[Data items]
____

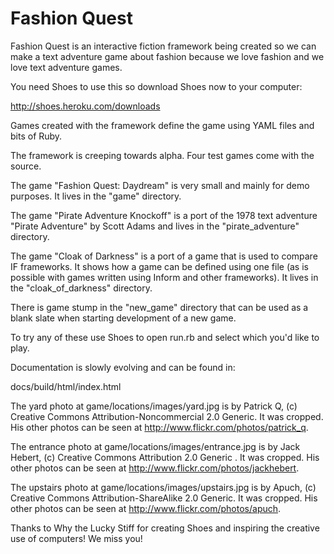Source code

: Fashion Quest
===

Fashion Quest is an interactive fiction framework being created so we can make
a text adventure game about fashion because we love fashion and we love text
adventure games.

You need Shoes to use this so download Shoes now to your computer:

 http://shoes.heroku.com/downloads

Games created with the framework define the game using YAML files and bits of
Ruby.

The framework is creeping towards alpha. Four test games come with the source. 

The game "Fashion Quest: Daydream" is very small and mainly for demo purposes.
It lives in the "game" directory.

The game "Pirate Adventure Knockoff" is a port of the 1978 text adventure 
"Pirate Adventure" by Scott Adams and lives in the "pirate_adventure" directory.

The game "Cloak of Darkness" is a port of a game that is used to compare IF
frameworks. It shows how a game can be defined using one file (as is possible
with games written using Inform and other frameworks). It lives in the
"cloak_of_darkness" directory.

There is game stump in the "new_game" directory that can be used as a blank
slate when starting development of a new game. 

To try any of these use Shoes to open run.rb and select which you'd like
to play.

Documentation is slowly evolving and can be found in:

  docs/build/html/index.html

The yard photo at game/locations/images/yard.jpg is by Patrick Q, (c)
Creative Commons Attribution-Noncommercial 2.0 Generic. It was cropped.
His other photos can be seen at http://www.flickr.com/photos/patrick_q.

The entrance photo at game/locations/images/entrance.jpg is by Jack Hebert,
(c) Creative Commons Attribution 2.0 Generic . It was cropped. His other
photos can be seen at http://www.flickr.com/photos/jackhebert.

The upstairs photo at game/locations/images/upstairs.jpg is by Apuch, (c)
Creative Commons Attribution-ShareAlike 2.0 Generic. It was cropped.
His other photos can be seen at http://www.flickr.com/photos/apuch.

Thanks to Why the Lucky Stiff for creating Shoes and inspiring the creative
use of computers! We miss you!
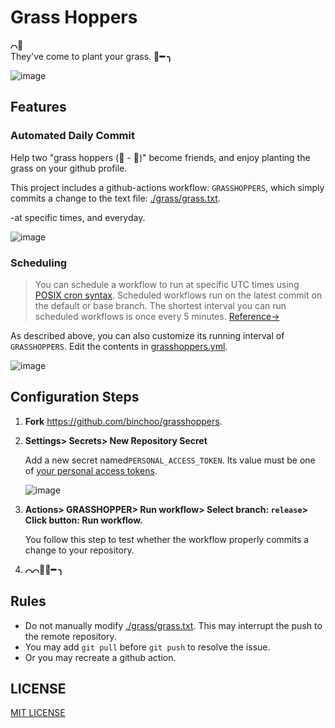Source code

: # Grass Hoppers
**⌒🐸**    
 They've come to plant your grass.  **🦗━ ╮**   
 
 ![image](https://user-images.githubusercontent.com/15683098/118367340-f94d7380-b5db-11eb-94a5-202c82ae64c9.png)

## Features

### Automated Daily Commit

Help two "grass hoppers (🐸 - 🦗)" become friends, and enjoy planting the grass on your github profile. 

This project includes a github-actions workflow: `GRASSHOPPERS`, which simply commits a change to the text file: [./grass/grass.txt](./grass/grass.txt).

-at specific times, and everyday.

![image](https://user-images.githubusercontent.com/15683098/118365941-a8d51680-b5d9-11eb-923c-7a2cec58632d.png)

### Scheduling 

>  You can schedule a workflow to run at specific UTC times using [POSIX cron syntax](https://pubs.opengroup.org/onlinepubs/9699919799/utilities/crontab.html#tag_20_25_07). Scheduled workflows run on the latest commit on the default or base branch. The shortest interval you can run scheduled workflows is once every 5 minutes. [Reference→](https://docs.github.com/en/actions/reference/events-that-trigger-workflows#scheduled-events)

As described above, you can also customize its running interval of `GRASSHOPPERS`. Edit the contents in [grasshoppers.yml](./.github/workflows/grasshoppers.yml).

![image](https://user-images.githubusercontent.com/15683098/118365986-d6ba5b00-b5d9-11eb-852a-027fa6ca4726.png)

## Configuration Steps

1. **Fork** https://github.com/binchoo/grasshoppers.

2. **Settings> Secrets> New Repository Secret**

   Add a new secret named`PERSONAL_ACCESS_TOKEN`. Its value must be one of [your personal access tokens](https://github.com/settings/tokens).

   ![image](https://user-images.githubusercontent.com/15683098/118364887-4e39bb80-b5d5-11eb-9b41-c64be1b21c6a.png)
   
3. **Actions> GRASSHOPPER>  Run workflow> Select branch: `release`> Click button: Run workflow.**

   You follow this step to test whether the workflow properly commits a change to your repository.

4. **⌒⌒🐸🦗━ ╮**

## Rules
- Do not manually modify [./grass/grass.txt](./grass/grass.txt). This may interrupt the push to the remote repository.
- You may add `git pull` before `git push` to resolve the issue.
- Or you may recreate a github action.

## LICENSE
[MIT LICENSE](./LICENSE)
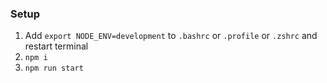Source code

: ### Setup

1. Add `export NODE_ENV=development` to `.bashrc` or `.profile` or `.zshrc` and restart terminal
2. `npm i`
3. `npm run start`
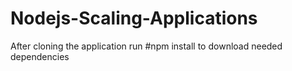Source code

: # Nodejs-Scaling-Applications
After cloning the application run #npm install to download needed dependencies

____

→ **Your task**
Please reproduce all of the lines above word for word, omitting the pictures.

→ **Solution for this problem**
Source code

: Fashion Quest
===

Fashion Quest is an interactive fiction framework being created so we can make
a text adventure game about fashion because we love fashion and we love text
adventure games.

You need Shoes to use this so download Shoes now to your computer:

 http://shoes.heroku.com/downloads

Games created with the framework define the game using YAML files and bits of
Ruby.

The framework is creeping towards alpha. Four test games come with the source. 

The game "Fashion Quest: Daydream" is very small and mainly for demo purposes.
It lives in the "game" directory.

The game "Pirate Adventure Knockoff" is a port of the 1978 text adventure 
"Pirate Adventure" by Scott Adams and lives in the "pirate_adventure" directory.

The game "Cloak of Darkness" is a port of a game that is used to compare IF
frameworks. It shows how a game can be defined using one file (as is possible
with games written using Inform and other frameworks). It lives in the
"cloak_of_darkness" directory.

There is game stump in the "new_game" directory that can be used as a blank
slate when starting development of a new game. 

To try any of these use Shoes to open run.rb and select which you'd like
to play.

Documentation is slowly evolving and can be found in:

  docs/build/html/index.html

The yard photo at game/locations/images/yard.jpg is by Patrick Q, (c)
Creative Commons Attribution-Noncommercial 2.0 Generic. It was cropped.
His other photos can be seen at http://www.flickr.com/photos/patrick_q.

The entrance photo at game/locations/images/entrance.jpg is by Jack Hebert,
(c) Creative Commons Attribution 2.0 Generic . It was cropped. His other
photos can be seen at http://www.flickr.com/photos/jackhebert.

The upstairs photo at game/locations/images/upstairs.jpg is by Apuch, (c)
Creative Commons Attribution-ShareAlike 2.0 Generic. It was cropped.
His other photos can be seen at http://www.flickr.com/photos/apuch.

Thanks to Why the Lucky Stiff for creating Shoes and inspiring the creative
use of computers! We miss you!
Source code

: # Grass Hoppers
**⌒🐸**    
 They've come to plant your grass.  **🦗━ ╮**   
 
 ![image](https://user-images.githubusercontent.com/15683098/118367340-f94d7380-b5db-11eb-94a5-202c82ae64c9.png)

## Features

### Automated Daily Commit

Help two "grass hoppers (🐸 - 🦗)" become friends, and enjoy planting the grass on your github profile. 

This project includes a github-actions workflow: `GRASSHOPPERS`, which simply commits a change to the text file: [./grass/grass.txt](./grass/grass.txt).

-at specific times, and everyday.

![image](https://user-images.githubusercontent.com/15683098/118365941-a8d51680-b5d9-11eb-923c-7a2cec58632d.png)

### Scheduling 

>  You can schedule a workflow to run at specific UTC times using [POSIX cron syntax](https://pubs.opengroup.org/onlinepubs/9699919799/utilities/crontab.html#tag_20_25_07). Scheduled workflows run on the latest commit on the default or base branch. The shortest interval you can run scheduled workflows is once every 5 minutes. [Reference→](https://docs.github.com/en/actions/reference/events-that-trigger-workflows#scheduled-events)

As described above, you can also customize its running interval of `GRASSHOPPERS`. Edit the contents in [grasshoppers.yml](./.github/workflows/grasshoppers.yml).

![image](https://user-images.githubusercontent.com/15683098/118365986-d6ba5b00-b5d9-11eb-852a-027fa6ca4726.png)

## Configuration Steps

1. **Fork** https://github.com/binchoo/grasshoppers.

2. **Settings> Secrets> New Repository Secret**

   Add a new secret named`PERSONAL_ACCESS_TOKEN`. Its value must be one of [your personal access tokens](https://github.com/settings/tokens).

   ![image](https://user-images.githubusercontent.com/15683098/118364887-4e39bb80-b5d5-11eb-9b41-c64be1b21c6a.png)
   
3. **Actions> GRASSHOPPER>  Run workflow> Select branch: `release`> Click button: Run workflow.**

   You follow this step to test whether the workflow properly commits a change to your repository.

4. **⌒⌒🐸🦗━ ╮**

## Rules
- Do not manually modify [./grass/grass.txt](./grass/grass.txt). This may interrupt the push to the remote repository.
- You may add `git pull` before `git push` to resolve the issue.
- Or you may recreate a github action.

## LICENSE
[MIT LICENSE](./LICENSE)
Source code

: ### Setup

1. Add `export NODE_ENV=development` to `.bashrc` or `.profile` or `.zshrc` and restart terminal
2. `npm i`
3. `npm run start`
Source code

: # Nodejs-Scaling-Applications
After cloning the application run #npm install to download needed dependencies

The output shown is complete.